(42h) Simulation of Atmospheric Chromium Chemistry

Authors: 
Amouei Torkmahalleh, M. - Presenter, Chemical Engineering Program, Middle East Technical University Northern Cyprus Campus
Gorjinezhad, S., Civil Engineering Department, School of Engineering, Nazarbayev University

The two chromium oxidation states found in ambient atmospheric particulate matter are trivalent [Cr(III)] and hexavalent [Cr(VI)] chromium.  Cr(III) is a trace element essential for the proper function of living organisms. However, Cr(VI) is toxic and exposure to Cr(VI) may lead to cancer, asthma and bronchitis. Therefore, it is important to accurately discriminate between these two species in atmospheric particulate matter (PM) samples. Since 1995 when first study on the simulation of atmospheric chromium chemistry was published by Seigneur and Constantinou (Environ. Sci. Technol, 29, 222-231), no such study has been added to the literature to improve our understanding on atmospheric chromium speciation. The simulation results published by Seigneur and Constantinou showed how fast Cr(III) and Cr(VI) inter conversion would occur in the atmosphere. However, the impact of chromium reactions with atmospheric gases and organic carbon, on the overall direction of chromium speciation was not studied. More importantly, the model did not employed experimental or field data as input or for validation.
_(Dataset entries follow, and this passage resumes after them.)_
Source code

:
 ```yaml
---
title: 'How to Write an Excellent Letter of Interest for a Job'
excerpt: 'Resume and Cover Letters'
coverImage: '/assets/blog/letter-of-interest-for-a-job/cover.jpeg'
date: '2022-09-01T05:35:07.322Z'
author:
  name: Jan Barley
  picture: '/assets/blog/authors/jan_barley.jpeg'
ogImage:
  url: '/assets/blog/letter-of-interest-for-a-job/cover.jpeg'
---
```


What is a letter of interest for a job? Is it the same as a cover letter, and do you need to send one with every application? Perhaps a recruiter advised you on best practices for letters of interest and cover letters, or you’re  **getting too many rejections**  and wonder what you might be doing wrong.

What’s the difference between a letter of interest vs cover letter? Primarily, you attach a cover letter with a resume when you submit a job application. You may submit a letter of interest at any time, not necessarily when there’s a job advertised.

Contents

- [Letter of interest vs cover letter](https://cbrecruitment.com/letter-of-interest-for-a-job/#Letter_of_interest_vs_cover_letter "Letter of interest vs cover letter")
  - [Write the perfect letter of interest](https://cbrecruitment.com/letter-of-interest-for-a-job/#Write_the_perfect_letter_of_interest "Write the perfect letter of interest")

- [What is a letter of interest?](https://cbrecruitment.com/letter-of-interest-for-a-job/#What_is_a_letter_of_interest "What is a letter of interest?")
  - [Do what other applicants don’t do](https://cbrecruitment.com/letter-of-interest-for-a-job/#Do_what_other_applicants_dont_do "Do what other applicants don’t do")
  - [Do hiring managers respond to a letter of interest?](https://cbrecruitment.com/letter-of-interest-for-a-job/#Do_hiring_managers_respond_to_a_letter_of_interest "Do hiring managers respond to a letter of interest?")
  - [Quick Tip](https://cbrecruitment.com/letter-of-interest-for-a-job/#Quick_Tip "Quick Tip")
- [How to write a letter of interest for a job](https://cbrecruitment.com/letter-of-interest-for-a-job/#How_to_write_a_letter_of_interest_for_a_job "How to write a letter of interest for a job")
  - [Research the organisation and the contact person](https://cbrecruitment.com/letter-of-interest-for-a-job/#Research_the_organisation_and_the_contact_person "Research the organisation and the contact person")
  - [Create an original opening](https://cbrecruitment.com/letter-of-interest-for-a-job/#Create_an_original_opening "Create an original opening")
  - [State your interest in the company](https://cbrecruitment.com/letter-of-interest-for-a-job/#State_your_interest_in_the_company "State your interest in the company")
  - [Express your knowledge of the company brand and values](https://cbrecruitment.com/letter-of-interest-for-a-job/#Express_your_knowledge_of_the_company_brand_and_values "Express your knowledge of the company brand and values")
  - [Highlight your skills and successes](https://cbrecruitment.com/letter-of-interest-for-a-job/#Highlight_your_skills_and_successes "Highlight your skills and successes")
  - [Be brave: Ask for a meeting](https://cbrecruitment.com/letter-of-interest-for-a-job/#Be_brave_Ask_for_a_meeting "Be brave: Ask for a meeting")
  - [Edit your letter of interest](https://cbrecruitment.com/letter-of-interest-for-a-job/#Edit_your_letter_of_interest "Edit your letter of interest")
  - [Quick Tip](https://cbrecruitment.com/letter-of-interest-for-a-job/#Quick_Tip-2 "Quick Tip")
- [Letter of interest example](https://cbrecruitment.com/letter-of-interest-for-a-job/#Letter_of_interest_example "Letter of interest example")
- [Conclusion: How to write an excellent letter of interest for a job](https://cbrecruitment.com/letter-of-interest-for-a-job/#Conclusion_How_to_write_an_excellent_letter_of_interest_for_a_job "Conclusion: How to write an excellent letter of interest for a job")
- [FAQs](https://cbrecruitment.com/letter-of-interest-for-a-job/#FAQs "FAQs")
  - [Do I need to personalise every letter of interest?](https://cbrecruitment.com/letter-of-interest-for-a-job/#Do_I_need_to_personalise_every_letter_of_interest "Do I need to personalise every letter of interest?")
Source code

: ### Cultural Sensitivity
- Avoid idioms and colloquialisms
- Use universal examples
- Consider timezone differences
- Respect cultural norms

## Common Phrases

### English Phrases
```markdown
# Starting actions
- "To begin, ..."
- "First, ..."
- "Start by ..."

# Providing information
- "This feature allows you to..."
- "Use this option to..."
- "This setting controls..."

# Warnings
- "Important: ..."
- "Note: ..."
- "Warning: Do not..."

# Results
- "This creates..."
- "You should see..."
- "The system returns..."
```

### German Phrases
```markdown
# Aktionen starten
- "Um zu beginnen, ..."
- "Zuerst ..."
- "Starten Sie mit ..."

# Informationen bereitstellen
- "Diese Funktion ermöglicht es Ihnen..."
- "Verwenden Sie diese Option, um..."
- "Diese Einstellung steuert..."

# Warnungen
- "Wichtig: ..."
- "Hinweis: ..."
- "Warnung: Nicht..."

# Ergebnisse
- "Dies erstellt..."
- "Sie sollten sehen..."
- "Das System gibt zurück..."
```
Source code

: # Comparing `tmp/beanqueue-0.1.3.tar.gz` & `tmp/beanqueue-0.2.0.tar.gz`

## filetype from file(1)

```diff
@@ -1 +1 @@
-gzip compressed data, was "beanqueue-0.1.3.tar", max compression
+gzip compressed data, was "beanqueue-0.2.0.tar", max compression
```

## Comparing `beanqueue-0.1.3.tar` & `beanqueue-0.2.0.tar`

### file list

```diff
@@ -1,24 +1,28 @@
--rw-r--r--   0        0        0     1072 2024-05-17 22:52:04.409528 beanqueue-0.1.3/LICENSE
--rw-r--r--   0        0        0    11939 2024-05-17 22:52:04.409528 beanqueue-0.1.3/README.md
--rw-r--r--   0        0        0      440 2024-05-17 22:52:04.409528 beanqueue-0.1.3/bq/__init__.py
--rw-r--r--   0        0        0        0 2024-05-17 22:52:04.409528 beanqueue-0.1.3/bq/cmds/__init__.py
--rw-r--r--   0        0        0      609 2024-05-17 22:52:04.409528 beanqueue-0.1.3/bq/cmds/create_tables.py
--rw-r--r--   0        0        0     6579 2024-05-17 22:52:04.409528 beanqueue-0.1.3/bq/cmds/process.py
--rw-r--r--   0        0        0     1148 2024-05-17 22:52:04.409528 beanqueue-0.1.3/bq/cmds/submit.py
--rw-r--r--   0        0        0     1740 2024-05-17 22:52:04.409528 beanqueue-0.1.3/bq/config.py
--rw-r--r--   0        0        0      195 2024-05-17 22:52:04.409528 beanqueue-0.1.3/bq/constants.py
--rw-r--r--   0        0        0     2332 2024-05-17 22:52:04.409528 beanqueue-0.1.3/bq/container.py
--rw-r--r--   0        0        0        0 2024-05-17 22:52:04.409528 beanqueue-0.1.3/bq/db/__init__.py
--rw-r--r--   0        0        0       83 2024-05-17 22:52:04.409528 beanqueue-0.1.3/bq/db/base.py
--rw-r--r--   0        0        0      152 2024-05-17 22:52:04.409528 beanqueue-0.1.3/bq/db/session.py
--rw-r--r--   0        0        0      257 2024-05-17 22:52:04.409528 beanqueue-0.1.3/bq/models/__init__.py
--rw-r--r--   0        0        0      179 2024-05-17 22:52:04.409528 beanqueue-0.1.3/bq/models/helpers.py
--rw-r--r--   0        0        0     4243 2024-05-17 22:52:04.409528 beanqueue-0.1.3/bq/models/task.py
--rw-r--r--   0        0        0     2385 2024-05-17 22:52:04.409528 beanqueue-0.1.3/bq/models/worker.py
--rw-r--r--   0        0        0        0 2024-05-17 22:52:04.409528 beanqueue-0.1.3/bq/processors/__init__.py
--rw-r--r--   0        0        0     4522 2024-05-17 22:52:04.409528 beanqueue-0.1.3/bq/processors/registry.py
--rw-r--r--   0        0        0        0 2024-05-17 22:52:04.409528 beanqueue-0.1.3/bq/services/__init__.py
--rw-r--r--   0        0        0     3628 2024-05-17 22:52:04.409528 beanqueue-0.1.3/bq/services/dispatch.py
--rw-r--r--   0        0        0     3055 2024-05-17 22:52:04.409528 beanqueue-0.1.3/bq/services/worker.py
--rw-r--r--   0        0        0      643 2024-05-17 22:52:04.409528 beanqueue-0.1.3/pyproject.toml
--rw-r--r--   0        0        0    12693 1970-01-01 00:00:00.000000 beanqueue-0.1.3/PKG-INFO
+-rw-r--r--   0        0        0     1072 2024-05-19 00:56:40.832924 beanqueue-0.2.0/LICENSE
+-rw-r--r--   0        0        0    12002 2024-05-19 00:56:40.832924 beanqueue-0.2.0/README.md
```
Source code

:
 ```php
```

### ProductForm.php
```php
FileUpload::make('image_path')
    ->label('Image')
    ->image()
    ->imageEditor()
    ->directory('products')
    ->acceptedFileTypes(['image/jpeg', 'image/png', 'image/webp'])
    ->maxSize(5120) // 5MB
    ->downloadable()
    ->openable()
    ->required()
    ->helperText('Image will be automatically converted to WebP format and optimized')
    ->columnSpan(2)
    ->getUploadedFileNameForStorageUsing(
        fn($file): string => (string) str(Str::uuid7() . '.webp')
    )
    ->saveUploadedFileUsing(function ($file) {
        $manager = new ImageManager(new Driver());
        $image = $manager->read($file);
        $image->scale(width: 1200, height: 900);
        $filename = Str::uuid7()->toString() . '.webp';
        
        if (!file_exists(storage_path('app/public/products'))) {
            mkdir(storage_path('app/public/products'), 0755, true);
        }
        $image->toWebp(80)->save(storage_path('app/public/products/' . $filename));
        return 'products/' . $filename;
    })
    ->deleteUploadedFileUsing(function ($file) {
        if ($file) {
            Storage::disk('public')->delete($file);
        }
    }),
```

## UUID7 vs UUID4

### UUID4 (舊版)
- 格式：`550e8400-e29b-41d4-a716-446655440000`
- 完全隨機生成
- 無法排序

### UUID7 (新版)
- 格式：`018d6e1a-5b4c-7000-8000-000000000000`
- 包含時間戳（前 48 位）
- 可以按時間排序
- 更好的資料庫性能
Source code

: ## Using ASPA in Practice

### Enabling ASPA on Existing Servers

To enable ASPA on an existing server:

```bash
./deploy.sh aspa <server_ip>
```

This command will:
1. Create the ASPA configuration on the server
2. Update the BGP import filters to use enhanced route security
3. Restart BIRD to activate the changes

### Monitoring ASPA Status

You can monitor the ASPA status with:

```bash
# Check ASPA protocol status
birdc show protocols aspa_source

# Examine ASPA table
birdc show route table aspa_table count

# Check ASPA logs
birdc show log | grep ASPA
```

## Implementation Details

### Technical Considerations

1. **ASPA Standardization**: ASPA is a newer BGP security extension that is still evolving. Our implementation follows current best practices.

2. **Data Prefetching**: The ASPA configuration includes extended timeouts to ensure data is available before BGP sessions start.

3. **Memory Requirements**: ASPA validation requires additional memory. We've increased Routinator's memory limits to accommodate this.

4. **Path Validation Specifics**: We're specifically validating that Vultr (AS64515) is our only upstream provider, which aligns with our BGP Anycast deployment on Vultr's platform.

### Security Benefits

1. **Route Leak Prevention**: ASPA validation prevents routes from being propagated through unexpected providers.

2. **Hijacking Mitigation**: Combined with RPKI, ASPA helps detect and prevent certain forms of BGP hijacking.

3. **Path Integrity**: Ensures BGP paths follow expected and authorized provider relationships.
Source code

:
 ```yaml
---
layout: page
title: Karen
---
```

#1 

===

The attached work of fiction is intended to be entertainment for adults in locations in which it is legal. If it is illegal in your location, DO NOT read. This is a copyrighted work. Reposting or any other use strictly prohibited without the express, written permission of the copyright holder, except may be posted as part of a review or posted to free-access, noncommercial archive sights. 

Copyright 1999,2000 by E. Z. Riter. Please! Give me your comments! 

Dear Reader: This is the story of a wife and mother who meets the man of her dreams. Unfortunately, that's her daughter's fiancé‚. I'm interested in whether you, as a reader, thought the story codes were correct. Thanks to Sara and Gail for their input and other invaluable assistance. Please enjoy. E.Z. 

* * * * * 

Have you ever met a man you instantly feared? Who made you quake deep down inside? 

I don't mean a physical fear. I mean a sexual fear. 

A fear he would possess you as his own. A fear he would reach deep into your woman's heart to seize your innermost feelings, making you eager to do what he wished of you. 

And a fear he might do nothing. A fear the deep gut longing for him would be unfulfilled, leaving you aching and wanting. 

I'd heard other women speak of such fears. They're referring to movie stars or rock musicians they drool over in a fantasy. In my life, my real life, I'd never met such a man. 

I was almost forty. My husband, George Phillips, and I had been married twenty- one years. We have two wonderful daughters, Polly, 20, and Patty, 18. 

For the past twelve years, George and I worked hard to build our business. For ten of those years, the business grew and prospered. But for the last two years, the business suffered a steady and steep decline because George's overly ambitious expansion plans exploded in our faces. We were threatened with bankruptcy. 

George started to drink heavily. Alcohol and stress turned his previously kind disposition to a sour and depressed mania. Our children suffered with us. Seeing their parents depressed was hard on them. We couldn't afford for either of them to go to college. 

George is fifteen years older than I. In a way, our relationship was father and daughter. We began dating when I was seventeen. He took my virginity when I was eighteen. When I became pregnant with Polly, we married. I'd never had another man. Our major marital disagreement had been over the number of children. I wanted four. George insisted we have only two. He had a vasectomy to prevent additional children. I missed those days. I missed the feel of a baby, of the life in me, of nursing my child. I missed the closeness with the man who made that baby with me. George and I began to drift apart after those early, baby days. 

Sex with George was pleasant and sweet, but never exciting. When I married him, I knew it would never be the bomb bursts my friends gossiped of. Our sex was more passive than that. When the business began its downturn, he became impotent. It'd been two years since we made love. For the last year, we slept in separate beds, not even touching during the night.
Since 1995, few experimental data on atmospheric chromium chemistry have been published by Amouei Torkmahalleh et al. (Atmospheric Environment (2013), 71, 92-94; Aerosol Science and Technology (2012), 46(6), 690-696) and other researchers which can be employed together with atmospheric chromium concentration data to improve the proposed model by Seigneur and Constantinou. The current study performs a computer simulation of atmospheric chromium speciation. We found that for liquid-coated particles with pH of 1 the half life of chromium is around 1 minute, and it increases to almost 3 minutes if lack of some heavy metals such as Pb2+, Cu2+ and Zn2+ exists in the solution. The system attains steady state after approximately 15 minutes. The effects of pH and liquid water content which is controlled by the deliquescence of ambient PM were found to be significant on chromium speciation.